The effect of PO after PR and main filter treatment on TW was observed (Table 1). Regarding mineral contents, Ca increased from 0.14 to 0.73 mg/L after PO. The effects of PO on Na, K, and Mg did not show a consistent pattern. Na changed from −0.3 to 0.03 mg/L after PO treatment. K decreased in the UF and CSM (p < 0.05) filters, and Mg levels significantly increased in NF and RO (p < 0.05). The PO seemed to give water taste for RO treatment by adding Ca and Mg. Regarding anion contents, Cl- was derived from the purification process at the water plant.
NO3 and SO42− were generated by heterogeneous and homogeneous reactions of SO2 and NOx emitted from industrial areas [28]. After PR filtration, there was no significant difference in the removal of NO3 other than in the PR-RO treatment. In SO42− removal, the main filters were statistically effective (p < 0.05), and the RO filter was the most effective in removing all SO42− in the water. Attaching PO decreased NO3 and SO42− effectively, while Cl increased significantly (p < 0.05).
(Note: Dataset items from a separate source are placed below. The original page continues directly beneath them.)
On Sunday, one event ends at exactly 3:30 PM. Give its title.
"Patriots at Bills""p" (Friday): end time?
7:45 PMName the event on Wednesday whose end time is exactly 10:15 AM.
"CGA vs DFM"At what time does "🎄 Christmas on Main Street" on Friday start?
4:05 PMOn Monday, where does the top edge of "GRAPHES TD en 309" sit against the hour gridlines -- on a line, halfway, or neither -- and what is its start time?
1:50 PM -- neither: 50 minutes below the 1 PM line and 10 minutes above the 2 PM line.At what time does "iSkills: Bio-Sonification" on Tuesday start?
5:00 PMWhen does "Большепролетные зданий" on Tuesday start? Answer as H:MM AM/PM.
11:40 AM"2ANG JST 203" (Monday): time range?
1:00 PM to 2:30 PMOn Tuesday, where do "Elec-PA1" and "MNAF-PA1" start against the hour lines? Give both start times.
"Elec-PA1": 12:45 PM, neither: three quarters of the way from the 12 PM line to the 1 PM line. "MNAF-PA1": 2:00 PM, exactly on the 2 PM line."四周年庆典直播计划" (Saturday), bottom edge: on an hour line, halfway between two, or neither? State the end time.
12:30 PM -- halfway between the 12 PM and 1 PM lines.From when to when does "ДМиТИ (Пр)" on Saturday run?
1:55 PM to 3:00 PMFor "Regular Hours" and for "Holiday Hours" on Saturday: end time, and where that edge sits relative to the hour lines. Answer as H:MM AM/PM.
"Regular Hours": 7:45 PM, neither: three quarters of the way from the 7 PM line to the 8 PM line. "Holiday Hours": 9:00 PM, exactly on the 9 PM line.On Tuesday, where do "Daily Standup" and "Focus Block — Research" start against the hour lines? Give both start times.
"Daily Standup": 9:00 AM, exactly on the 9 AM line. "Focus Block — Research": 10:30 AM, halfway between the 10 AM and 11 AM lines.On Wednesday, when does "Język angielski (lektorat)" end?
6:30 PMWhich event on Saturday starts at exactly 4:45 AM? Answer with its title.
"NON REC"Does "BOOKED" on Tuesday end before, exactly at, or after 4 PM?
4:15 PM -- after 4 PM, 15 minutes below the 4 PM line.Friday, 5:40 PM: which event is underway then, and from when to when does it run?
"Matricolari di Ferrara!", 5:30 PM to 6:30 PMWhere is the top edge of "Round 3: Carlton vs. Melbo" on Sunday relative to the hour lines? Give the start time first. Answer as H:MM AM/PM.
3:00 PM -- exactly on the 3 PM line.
NO3 decreased by 0.18–0.61 mg/L, and SO42− decreased by 0–1.22 mg/L. The Cl- concentration increased by 0.14–0.99 mg/L.
To present overall sample loading to the two-dimensional plot, a PCA was conducted (Figure 2). The PCA plot explained 97.44% of the total variations (F1: 95.33%, F2: 2.11%). Additionally, the samples were grouped into three clusters according to the AHC analysis. The TW was on the right side of the plot, which meant that the TW had the highest contents of minerals and anions. PR with UF, CU, and AN filtered samples were grouped together, and the RO filtered samples were on the left side of the plot, which meant that the RO filtered most of minerals and anions.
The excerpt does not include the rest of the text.